Regression, la recensione
Ritornato alle atmosfere familiari alla prima parte della sua carriera Amenabar con Regression non centra il colpo in pieno ma azzecca lo spirito
Regression è ambientato negli anni ‘90 e somiglia un po’ ad un film degli anni ‘90, si svolge in una delle zone d’America colpite dall’ondata satanista e inizia quando una ragazza accusa la propria famiglia di averla obbligata a partecipare ad un rito satanico. Quest’accusa scoperchia una pentola e riporta a galla sospetti e indagini dell’FBI in materia, tutto in mano ad un detective di provincia dalla dura fibra morale e l’incrollabile fiducia nella scienza. Ad aiutarlo uno psichiatra esperto di ipnosi regressiva, metodo con il quale addentrarsi nella testa dei sospettati. C’è quindi già l’idea che la mente nasconda cose nello spunto, ma Regression lavora per andare più a fondo.

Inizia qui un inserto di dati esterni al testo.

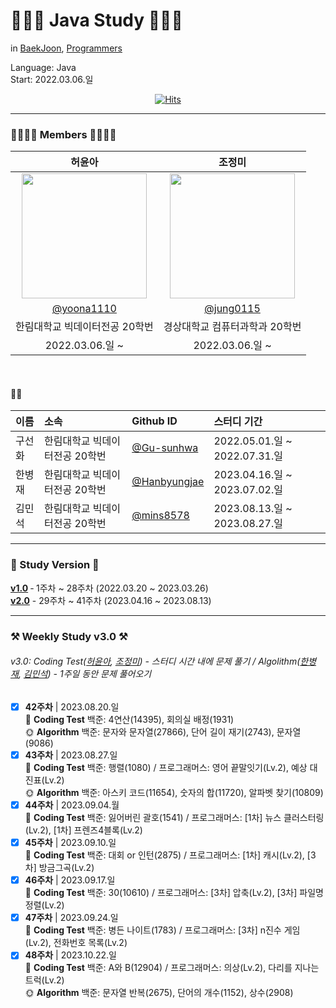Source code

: # 👩🏻‍💻 Java Study 👨🏻‍💻
in [BaekJoon](https://www.acmicpc.net/), [Programmers](https://school.programmers.co.kr/learn/challenges?)  
   
Language: Java  
Start: 2022.03.06.일
<div align="center">

  [![Hits](https://hits.seeyoufarm.com/api/count/incr/badge.svg?url=https%3A%2F%2Fgithub.com%2Fjung0115%2Fheo-goo-joe-0306&count_bg=%233D95C8&title_bg=%234E4D7C&icon=java.svg&icon_color=%23DCDCDC&title=hits&edge_flat=false)](https://hits.seeyoufarm.com)
</div>

---

### 👨‍👩‍👧‍👦 Members 👨‍👩‍👧‍👦
| 허윤아 | 조정미 |
| :---: | :---: |
| <img width="200px" src="https://avatars.githubusercontent.com/u/101046600?v=4" /> | <img width="200px" src="https://avatars.githubusercontent.com/u/76805879?v=4" /> |
| [@yoona1110](https://github.com/yoona1110)  |  [@jung0115](https://github.com/jung0115)  |
| 한림대학교 빅데이터전공 20학번 | 경상대학교 컴퓨터과학과 20학번 |
| 2022.03.06.일 ~ | 2022.03.06.일 ~ |

<br/>

#### 👋🏻
| 이름 | 소속 | Github ID | 스터디 기간 |
| :--- | :--- | :--- | :--- |
| 구선화 | 한림대학교 빅데이터전공 20학번 | [@Gu-sunhwa](https://github.com/Gu-sunhwa) | 2022.05.01.일 ~ 2022.07.31.일 |
| 한병재 | 한림대학교 빅데이터전공 20학번 | [@Hanbyungjae](https://github.com/Hanbyungjae) | 2023.04.16.일 ~ 2023.07.02.일 |
| 김민석 | 한림대학교 빅데이터전공 20학번 | [@mins8578](https://github.com/mins8578) | 2023.08.13.일 ~ 2023.08.27.일 |

---

### 🔆 Study Version 🔆
[**v1.0**](https://github.com/VSCodeNers/heo-goo-joe-0306/wiki/Weekly-Study-v1.0-%E2%80%90-1%EC%A3%BC%EC%B0%A8-~-28%EC%A3%BC%EC%B0%A8-(2022.03.20-~-2023.03.26)) ‐ 1주차 ~ 28주차 (2022.03.20 ~ 2023.03.26)  
[**v2.0**](https://github.com/VSCodeNers/heo-goo-joe-0306/wiki/Weekly-Study-v2.0-%E2%80%90-29%EC%A3%BC%EC%B0%A8-~-41%EC%A3%BC%EC%B0%A8-(2023.04.16-~-2023.08.13)) - 29주차 ~ 41주차 (2023.04.16 ~ 2023.08.13)  

---

### ⚒️ Weekly Study v3.0 ⚒️
###### v3.0: Coding Test([허윤아](https://github.com/yoona1110), [조정미](https://github.com/jung0115)) - 스터디 시간 내에 문제 풀기 / Algolithm([한병재](https://github.com/Hanbyungjae), [김민석](https://github.com/mins8578)) - 1주일 동안 문제 풀어오기
- [x] **42주차** | 2023.08.20.일  
🌝 **Coding Test** 백준: 4연산(14395), 회의실 배정(1931)    
🌞 **Algorithm** 백준: 문자와 문자열(27866), 단어 길이 재기(2743), 문자열(9086)  
- [x] **43주차** | 2023.08.27.일  
🌝 **Coding Test** 백준: 행렬(1080) / 프로그래머스: 영어 끝말잇기(Lv.2), 예상 대진표(Lv.2)  
🌞 **Algorithm** 백준: 아스키 코드(11654), 숫자의 합(11720), 알파벳 찾기(10809)  
- [x] **44주차** | 2023.09.04.월  
🌝 **Coding Test** 백준: 잃어버린 괄호(1541) / 프로그래머스: [1차] 뉴스 클러스터링(Lv.2), [1차] 프렌즈4블록(Lv.2)  
- [x] **45주차** | 2023.09.10.일  
🌝 **Coding Test** 백준: 대회 or 인턴(2875) / 프로그래머스: [1차] 캐시(Lv.2), [3차] 방금그곡(Lv.2)  
- [x] **46주차** | 2023.09.17.일  
🌝 **Coding Test** 백준: 30(10610) / 프로그래머스: [3차] 압축(Lv.2), [3차] 파일명 정렬(Lv.2)  
- [x] **47주차** | 2023.09.24.일  
🌝 **Coding Test** 백준: 병든 나이트(1783) / 프로그래머스: [3차] n진수 게임(Lv.2), 전화번호 목록(Lv.2)  
- [x] **48주차** | 2023.10.22.일  
🌝 **Coding Test** 백준: A와 B(12904) / 프로그래머스: 의상(Lv.2), 다리를 지나는 트럭(Lv.2)  
🌞 **Algorithm** 백준: 문자열 반복(2675), 단어의 개수(1152), 상수(2908)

Perché in Regression è tutta una questione di ragionamento e di logica, nonostante il regista abbia la consueta maestria nel gestire la suspense (l’assalto in casa del detective è in questo senso esemplare) nel film si sente molto la mancanza di un vero coinvolgimento. La scelta di Emma Watson nel ruolo della ragazza che accusa la famiglia pare perfetta, considerata l’evoluzione del personaggio, la sua remissiva carica sessuale a metà tra innocenza e allusione è l’aria giusta. Eppure Regression sembra l’opera di un regista fuori forma, fiacco e che crede poco in quel che fa.